7 sehingga bajak lorong dapat berfungsi dengan baik untuk mempersingkat waktu tunggu penanaman palawija. Hasil penelitian ini juga diharapkan dapat digunakan sebagai pedoman dalam pengembangan bajak lorong lorong pengatus tanah kedepannya. 1.5 Batasan Masalah Penelitian ini dibatasi pada proses pengamatan tingkat pengusikan (retakan) tanah pada bagian bawah permukaan tanah dan disekitar lorong bekas pembuatan lorong pengatus tanah secara vertikal dengan variasi 3 jenis tanah yang berbeda dan 3 variasi kedalaman yang berbeda pula.
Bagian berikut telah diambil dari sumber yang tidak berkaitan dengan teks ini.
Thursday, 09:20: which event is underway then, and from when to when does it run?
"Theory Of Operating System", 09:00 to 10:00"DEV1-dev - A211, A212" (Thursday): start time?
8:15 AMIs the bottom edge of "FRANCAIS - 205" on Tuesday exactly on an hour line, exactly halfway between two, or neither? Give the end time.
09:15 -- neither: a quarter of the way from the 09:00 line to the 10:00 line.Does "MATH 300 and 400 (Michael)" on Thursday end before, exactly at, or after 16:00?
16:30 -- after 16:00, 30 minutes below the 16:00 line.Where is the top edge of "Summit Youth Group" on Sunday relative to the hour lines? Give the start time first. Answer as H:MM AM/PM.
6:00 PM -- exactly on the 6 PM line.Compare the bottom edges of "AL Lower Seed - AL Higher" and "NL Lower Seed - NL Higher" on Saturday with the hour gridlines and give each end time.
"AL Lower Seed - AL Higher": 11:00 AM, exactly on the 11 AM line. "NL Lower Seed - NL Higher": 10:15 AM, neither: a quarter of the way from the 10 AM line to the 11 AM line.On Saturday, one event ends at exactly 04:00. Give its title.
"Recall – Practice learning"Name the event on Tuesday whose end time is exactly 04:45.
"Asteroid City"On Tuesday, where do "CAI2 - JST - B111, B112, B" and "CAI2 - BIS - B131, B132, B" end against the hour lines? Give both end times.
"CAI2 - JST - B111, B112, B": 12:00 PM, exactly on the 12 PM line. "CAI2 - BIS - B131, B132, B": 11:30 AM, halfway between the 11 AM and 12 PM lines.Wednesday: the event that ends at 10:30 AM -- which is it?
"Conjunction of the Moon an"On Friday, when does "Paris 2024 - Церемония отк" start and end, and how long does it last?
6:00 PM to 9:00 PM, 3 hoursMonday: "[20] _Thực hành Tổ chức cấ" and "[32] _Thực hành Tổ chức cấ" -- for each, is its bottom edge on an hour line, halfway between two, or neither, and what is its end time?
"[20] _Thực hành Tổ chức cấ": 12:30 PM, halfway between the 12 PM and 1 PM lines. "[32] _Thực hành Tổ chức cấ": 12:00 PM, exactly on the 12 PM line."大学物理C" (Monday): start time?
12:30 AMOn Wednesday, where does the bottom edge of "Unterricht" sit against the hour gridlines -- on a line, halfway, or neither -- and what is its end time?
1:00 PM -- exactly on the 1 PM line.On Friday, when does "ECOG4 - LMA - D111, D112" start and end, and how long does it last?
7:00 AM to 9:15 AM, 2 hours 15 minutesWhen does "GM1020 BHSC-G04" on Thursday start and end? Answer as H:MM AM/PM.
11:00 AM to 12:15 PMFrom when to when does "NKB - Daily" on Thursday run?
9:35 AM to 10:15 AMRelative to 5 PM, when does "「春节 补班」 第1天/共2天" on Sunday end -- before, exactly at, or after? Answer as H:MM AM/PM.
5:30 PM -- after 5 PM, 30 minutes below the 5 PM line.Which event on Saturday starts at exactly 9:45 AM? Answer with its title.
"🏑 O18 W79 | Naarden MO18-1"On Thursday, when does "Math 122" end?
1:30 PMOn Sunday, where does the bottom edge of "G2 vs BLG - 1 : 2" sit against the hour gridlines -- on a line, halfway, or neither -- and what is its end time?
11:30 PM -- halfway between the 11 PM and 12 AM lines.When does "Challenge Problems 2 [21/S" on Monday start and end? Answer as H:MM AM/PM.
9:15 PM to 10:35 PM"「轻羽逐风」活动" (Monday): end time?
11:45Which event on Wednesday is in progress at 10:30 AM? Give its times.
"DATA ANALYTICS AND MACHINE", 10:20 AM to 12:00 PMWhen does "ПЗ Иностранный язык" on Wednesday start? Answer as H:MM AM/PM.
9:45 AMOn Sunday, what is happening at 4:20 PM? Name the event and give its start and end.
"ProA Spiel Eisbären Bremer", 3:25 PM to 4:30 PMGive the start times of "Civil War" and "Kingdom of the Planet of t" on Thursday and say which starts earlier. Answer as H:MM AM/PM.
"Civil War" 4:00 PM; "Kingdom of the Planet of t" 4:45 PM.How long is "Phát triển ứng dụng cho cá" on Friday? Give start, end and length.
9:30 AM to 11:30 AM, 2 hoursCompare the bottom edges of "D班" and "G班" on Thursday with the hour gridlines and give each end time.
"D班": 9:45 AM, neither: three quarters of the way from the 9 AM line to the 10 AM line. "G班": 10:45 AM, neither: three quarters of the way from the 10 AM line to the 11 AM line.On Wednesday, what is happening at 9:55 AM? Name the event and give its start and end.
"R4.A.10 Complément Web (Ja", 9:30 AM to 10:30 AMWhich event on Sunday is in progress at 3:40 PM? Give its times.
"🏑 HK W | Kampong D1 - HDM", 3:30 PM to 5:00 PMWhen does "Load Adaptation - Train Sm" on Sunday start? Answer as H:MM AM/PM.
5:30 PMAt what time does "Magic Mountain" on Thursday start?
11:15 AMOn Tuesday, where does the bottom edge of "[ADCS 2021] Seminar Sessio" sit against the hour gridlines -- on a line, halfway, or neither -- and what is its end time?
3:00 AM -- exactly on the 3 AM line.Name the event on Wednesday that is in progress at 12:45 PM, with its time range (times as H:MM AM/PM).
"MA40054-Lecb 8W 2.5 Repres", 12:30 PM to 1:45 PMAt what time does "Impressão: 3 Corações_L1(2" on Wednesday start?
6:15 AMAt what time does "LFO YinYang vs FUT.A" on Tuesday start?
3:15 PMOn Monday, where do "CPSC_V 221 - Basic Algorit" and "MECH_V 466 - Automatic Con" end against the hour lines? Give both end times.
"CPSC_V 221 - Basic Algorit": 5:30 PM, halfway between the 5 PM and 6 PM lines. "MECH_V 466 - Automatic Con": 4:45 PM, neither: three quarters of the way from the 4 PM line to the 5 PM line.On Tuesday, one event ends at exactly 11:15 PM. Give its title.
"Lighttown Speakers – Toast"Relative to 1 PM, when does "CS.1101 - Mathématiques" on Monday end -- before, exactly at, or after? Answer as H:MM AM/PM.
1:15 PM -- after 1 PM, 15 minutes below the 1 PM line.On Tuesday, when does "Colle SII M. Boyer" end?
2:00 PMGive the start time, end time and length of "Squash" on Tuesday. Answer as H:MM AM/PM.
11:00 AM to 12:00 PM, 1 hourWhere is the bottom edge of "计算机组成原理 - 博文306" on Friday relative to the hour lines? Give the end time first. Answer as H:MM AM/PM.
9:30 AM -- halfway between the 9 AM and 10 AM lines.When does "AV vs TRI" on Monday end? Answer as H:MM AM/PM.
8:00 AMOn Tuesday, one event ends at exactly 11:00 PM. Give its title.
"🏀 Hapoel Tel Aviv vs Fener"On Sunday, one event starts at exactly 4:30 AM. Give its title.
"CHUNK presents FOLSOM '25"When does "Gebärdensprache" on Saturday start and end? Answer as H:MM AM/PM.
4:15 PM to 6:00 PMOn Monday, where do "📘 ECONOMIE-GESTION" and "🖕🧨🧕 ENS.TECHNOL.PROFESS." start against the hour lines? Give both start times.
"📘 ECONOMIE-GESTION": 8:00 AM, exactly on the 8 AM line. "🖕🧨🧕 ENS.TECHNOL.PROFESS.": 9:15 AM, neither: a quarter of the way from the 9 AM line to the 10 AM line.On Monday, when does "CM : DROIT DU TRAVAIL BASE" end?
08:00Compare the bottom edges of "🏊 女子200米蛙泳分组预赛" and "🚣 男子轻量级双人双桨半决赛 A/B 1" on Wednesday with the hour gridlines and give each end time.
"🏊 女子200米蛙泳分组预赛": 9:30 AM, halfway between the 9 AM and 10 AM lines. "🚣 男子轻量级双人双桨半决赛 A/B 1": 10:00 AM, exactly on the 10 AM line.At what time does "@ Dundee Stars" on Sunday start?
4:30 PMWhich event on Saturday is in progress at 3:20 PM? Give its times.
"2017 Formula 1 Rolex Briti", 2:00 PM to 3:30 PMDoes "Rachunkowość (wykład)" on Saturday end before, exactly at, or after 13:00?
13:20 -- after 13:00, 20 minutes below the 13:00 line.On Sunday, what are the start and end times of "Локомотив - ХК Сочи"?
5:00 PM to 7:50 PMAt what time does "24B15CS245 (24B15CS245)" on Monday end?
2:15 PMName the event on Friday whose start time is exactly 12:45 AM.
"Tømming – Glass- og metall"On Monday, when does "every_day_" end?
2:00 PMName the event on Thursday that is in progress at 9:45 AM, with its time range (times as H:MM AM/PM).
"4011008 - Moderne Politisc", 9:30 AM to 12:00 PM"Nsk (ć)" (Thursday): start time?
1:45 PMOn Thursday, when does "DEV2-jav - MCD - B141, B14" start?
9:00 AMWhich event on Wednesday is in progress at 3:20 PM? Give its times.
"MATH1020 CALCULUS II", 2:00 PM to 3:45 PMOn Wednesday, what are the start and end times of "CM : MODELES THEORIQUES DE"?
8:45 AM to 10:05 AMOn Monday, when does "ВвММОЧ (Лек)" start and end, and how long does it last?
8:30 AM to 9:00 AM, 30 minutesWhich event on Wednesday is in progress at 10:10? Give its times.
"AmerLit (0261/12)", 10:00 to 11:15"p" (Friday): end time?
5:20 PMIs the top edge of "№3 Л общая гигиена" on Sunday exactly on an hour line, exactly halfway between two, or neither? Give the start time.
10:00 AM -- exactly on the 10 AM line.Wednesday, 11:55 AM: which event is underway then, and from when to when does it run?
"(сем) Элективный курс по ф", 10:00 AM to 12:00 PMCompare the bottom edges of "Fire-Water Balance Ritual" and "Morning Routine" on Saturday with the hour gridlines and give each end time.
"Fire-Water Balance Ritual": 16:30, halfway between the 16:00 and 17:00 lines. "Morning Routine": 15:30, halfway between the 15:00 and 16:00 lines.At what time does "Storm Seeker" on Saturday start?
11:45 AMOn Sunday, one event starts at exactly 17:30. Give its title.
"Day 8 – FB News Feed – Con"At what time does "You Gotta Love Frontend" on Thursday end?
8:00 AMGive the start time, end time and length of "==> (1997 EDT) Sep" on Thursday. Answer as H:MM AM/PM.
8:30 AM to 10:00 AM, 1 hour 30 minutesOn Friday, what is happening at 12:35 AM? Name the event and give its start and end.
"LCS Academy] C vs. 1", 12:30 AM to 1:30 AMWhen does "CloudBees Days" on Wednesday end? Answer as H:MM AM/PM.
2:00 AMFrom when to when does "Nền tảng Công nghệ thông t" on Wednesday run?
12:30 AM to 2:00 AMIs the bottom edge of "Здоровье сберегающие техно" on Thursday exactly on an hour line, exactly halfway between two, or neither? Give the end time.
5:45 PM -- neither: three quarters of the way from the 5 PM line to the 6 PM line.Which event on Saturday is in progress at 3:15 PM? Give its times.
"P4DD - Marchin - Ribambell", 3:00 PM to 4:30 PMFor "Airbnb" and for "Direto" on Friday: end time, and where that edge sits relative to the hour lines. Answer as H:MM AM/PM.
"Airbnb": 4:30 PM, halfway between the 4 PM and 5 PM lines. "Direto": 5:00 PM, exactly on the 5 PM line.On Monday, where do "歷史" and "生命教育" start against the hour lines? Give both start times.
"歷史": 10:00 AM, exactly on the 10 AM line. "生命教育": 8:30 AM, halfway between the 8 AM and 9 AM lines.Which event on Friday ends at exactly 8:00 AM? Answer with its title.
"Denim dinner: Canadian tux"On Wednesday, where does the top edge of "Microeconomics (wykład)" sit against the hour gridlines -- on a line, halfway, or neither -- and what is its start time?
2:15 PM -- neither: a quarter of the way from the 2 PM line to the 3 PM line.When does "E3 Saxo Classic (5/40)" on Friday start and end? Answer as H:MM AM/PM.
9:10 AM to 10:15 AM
Penelitian ini dilakukan pada skala laboratorium dengan menggunakan model bajak lorong dan tanah terusik yang diuji mengggunakan soil bin dengan asumsi tanah yang digunakan bersifat homogen dan memiliki karakteristik yang sama dengan keadaan yang sebenarnya di lapangan. 1.6 Hipotesis 1. Terdapat hubungan yang signifikan antara jenis tanah, kedalaman pembuatan lorong pengatus dangkal terhadap gaya pembuatan lorong pengatus dangkal. Semakin dalam pembuatan lorong pengatus dangkal, semakin besar gaya yang digunakan. 2. Semakin rendah kadar air semakin panjang retakan yang ditimbulkan akibat pembuatan lorong pengatus tanah dangkal. 3. Jenis tanah dan kedalaman pembajakan berpengaruh terhadapa gaya dan panjang retakan vertikal maupun bagian dalam bawah permukaan.